«Existenzfrage»: Der alpine Skisport vor dem ersten Corona-Winter Von Manuel Schwarz und Christoph Lother, dpa

Das Coronavirus stellt auch den alpinen Ski-Weltcup vor große
Probleme. Mit umfangreichen Hygienemaßnahmen sollen der Winter und
viel Geld für den Sport gerettet werden. Aus Sicht von Experten geht
es «ums Überleben».

Sölden/München (dpa) - Wenn die alpinen Ski-Asse am Wochenende in
Sölden den Rettenbachgletscher hinab rasen, beginnt nicht nur der
Kampf um Siege, Punkte und funkelnde Kristallkugeln. Die
traditionelle Weltcup-Saisoneröffnung in Tirol ist auch der erste
Test, ob sich der Ski-Zirkus gegen das Coronavirus behaupten kann.
Strenge Hygieneregeln, abgeschirmte Teilnehmer-Bereiche, viele Tests
und eindringliche Appelle an alle Beteiligten: Mit umfangreichen
Anti-Corona-Plänen sollen der Pandemie-Winter und sein Höhepunkt bei
der WM im Februar in Cortina d'Ampezzo gerettet werden.

«Wir haben eine Mission: Wir müssen Rennen fahren. Heuer geht es ums

Überleben», verkündete Herren-Rennchef Markus Waldner jüngst. Etwas

weniger martialisch, aber ähnlich ernst sieht der deutsche
Bundestrainer Christian Schwaiger die Lage. «Natürlich ist es eine
Existenzfrage, was heuer im Winter passiert», sagte der Coach.

Der Beginn der Pandemie hatte die Alpinen im März noch um das
Saisonfinale gebracht. Um den anstehenden Winter in der Schnupfen-
und Erkältungssportart Skifahren ohne grobe Corona-Ausfälle zu
überstehen und vor allem die Sponsoren-, Werbe- und TV-Einnahmen zu
sichern, wurde fast alles dem Infektionsschutz untergeordnet.

In das Ötztal darf in dieser Woche nur rein, wer einen negativen
Corona-Test vorweisen kann; vor Sölden wird eine mobile Laborstation
aufgebaut. Um keine Touristen rund um die Rennen zu haben, wurden die
beiden Riesenslaloms um eine Woche vorverlegt. Es wurden vier
sogenannte Blasen - Teams, Staff, Medien und spezielle Gäste -
geschaffen, die keinen direkten Kontakt zueinander haben dürfen.

«Wir wollen und müssen zum Auftakt demonstrieren, dass
Hochleistungssport im Schnee unter den gegebenen Umständen und
Auflagen in der Saison 2020/2021 stattfinden kann», meinte der
deutsche Alpinchef Wolfgang Maier. Sölden habe als bewährter
Austragungsort beste Voraussetzungen. «Das Konzept ist sehr strikt
und funktioniert sicher», sagte Renndirektor Waldner bei ServusTV.
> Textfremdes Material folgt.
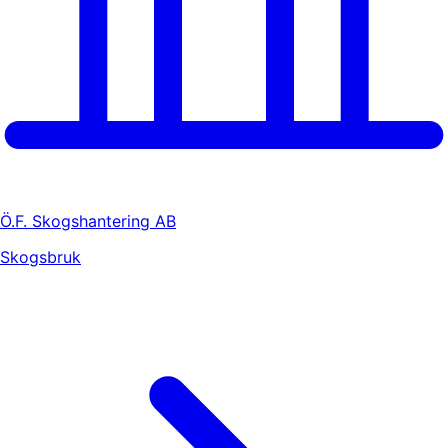
Ö.F. Skogshantering AB
Skogsbruk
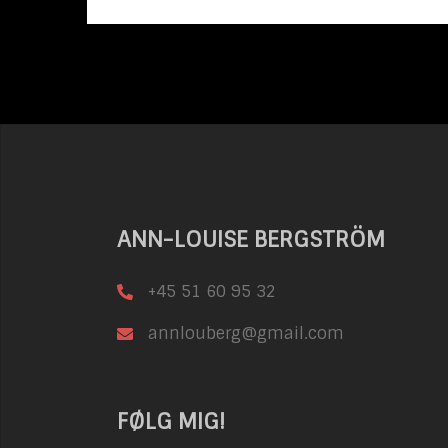
ANN-LOUISE BERGSTRÖM
+45 51 60 95 32
annlouberg@gmail.com
FØLG MIG!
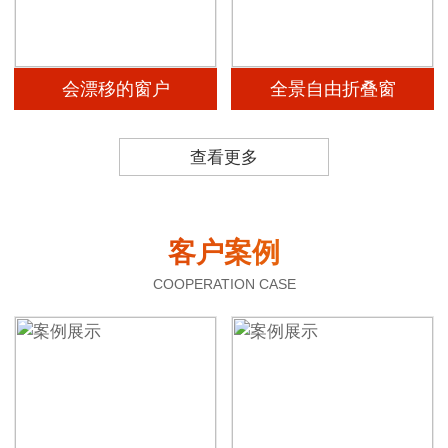
会漂移的窗户
全景自由折叠窗
查看更多
客户案例
COOPERATION CASE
Fans an der Strecke sind nicht erlaubt. «In der aktuellen Situation
ist es für alle Beteiligten besser, wenn keine Zuschauer dabei sind,
glaube ich. Für uns Sportler ist es aber natürlich brutal schade»,
sagte der deutsche Riesenslalom-Hoffnungsträger Stefan Luitz.

Der Weltverband Fis hatte wegen Covid-19 schon die Rennkalender
verändert. Die Nordamerika-Events wurden gestrichen, Damen und Herren
sowie Speed- und Technik-Wettbewerbe sollten weitgehend getrennt
bleiben. Die Idee ist, dass es möglichst wenig Überschneidungen bei
den Sportlern gibt, um das Infektionsrisiko zu minimieren.

Am ersten Slalom-Wochenende im November in Levi fahren nur Frauen. In
Garmisch-Partenkirchen im Februar findet neben der Herren-Abfahrt ein
Super-G statt eines Riesenslaloms statt, damit nur Speed-Fahrer
anreisen. «Wenn wir gewisse Dinge einhalten, haben wir sicher eine
coole Wintersaison», prognostizierte Coach Schwaiger.

Das hofft auch Viktoria Rebensburg, die nach mehr als einem Jahrzehnt
Weltklasse ihre Karriere beendet hat und nun als Zuschauerin gespannt
ist auf den Winter. «Für die Athleten, die um Disziplin- und
Gesamtwertungen mitfahren, wird das oberste Gebot sein, gesund zu
bleiben», sagte die 31-Jährige der Deutschen Presse-Agentur, «denn
mit einem positiven Test droht man zwei Wochen auszufallen und kann
in der Zeit keine Punkte einfahren.» So dürfte der Weltcup-Winter
also aussehen, in dem ein kleines Virus der größte Gegner ist.